SF2SE3: Clustering Scene Flow into SE(3)-Motions via Proposal and Selection
This addresses scene understanding for robotics and autonomous systems, but it is incremental as it builds on existing optical flow and depth estimation methods with novel sampling and selection strategies.
The paper tackles the problem of estimating scene dynamics by segmenting independently moving rigid objects and their SE(3)-motions from two consecutive stereo or RGB-D images, achieving performance on par with state-of-the-art for scene flow estimation and improved accuracy for segmentation and odometry.

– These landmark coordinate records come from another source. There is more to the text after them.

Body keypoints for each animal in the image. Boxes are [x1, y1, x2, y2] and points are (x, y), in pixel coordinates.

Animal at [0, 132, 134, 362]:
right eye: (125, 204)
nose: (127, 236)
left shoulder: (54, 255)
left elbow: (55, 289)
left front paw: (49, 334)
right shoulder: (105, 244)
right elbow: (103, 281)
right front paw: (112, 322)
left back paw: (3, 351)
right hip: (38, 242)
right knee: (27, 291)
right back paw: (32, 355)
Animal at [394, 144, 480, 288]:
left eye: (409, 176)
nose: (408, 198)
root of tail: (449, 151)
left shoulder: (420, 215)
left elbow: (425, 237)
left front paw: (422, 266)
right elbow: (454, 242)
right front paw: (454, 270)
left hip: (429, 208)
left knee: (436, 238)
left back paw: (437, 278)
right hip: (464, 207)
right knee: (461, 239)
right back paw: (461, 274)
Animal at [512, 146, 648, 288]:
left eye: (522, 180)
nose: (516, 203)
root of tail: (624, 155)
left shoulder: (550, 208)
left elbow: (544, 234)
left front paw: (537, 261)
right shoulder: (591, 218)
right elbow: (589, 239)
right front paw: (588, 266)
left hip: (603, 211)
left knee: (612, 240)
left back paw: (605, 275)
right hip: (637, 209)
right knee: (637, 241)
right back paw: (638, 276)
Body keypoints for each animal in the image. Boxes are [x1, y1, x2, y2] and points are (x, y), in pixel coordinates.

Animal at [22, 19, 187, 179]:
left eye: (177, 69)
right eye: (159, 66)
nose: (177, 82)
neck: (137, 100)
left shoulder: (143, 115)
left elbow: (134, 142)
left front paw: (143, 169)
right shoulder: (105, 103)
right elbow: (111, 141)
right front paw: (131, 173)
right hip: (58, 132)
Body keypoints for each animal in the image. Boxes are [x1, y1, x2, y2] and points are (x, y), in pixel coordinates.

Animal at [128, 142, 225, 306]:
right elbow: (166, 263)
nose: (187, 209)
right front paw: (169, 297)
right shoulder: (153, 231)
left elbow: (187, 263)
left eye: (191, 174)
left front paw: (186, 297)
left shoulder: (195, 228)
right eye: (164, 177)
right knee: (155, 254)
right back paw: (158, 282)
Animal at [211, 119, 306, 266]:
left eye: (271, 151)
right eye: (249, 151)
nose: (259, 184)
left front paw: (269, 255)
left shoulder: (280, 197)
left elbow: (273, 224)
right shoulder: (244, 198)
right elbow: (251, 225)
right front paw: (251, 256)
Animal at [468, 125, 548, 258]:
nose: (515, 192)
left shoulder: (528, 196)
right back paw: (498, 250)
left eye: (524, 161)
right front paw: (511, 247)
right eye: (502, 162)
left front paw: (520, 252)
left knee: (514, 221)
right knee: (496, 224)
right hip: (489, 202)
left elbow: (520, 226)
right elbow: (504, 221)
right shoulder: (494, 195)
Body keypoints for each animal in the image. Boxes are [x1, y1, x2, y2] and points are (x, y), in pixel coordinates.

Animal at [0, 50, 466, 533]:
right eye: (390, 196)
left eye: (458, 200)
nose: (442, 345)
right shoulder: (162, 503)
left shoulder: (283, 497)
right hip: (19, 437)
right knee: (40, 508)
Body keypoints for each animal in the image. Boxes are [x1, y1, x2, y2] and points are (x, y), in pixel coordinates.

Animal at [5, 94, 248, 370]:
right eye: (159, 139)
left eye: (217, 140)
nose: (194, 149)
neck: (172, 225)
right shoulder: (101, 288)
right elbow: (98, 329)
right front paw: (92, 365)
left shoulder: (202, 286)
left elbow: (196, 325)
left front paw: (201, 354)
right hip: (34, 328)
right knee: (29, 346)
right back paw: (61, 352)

We propose SF2SE3, a novel approach to estimate scene dynamics in form of a segmentation into independently moving rigid objects and their SE(3)-motions. SF2SE3 operates on two consecutive stereo or RGB-D images. First, noisy scene flow is obtained by application of existing optical flow and depth estimation algorithms. SF2SE3 then iteratively (1) samples pixel sets to compute SE(3)-motion proposals, and (2) selects the best SE(3)-motion proposal with respect to a maximum coverage formulation. Finally, objects are formed by assigning pixels uniquely to the selected SE(3)-motions based on consistency with the input scene flow and spatial proximity. The main novelties are a more informed strategy for the sampling of motion proposals and a maximum coverage formulation for the proposal selection. We conduct evaluations on multiple datasets regarding application of SF2SE3 for scene flow estimation, object segmentation and visual odometry. SF2SE3 performs on par with the state of the art for scene flow estimation and is more accurate for segmentation and odometry.